I have previously experimented with a turntable design for precisely stepping a digital video camera 360-degrees. My experiment resulted in an optimal gear ratio for reducing the stepping angle of a stepper motor to accurately move the camera one scan line width per step of the motor. This current iteration will be a refinement of the previous design and address issues of vibration, sturdiness, and dependability.
I started with a 12-volt stepper motor with a 1.8-degree stepping angle. This means that the motor would have 200 steps per 360-degree rotation. My previous experiments showed that it would require 5000 steps to accurately scan a 360-degree panorama with a standard definition digital video camera. To reduce the 1.8-degree stepping angle of the motor I would have to create a gear ratio of 25:1.
I found the Vex Robotics kit to be a very versatile when experimenting with various gears, ratios, and configurations. The Vex gear kit had various gears, all with the same tooth pitch and designed to fit within the pre-milled Vex hardware kit. I used a 12-tooth coupled to the motor shaft and meshed that to a 60-tooth gear giving me a 5:1 gear reduction. By adding another 12-tooh gear to the shaft of the 60-tooh gear an meshing that to another 60-tooth gear I was able to add another 5:1 gear reduction giving me an overall reduction of 25:1.
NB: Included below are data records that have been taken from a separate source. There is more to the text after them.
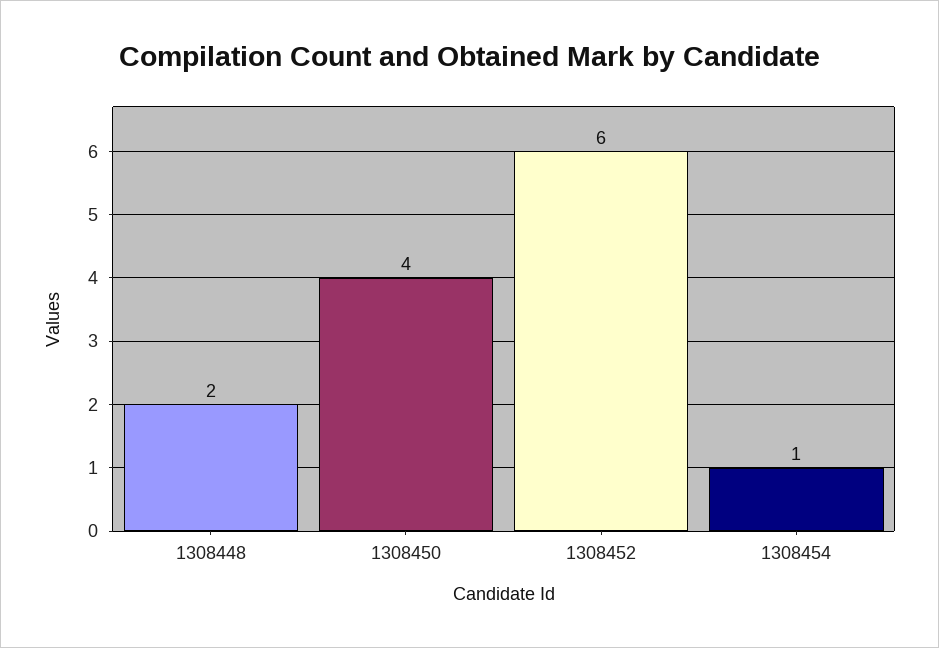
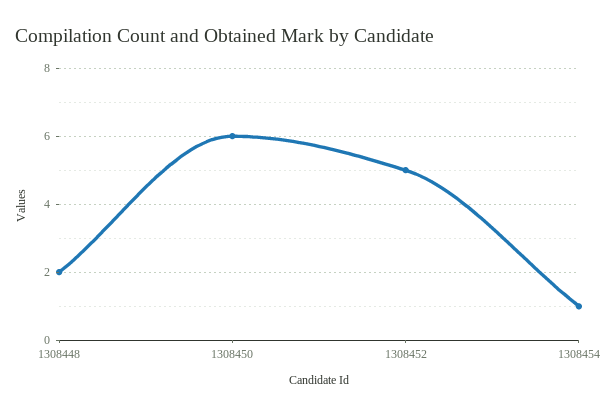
  {
    "1308448": 2,
-   "1308450": 4,
+   "1308450": 6,
-   "1308452": 6,
+   "1308452": 5,
    "1308454": 1
  }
After experimenting with various layouts I finally settled on a design. I transferred the Vex hardware layout to a piece of 1” thick acrylic. I drilled the holes for the 1/8” square axel rods. I then coupled the stepper motor to the first shaft using a coupler with a flexible rubber spider in between to account for any misalignment. Small nylon washers were used to reduce friction at every point where a spinning shaft comes in contact with the gearbox case.
The final step before connecting a camera to the gearbox mechanism will be to create a turntable that spins with the shaft at the end of the gear reducer. To do so I will investigate thrust bearings to support the weight of the turntable while allowing it to spin freely on the top of the gearbox.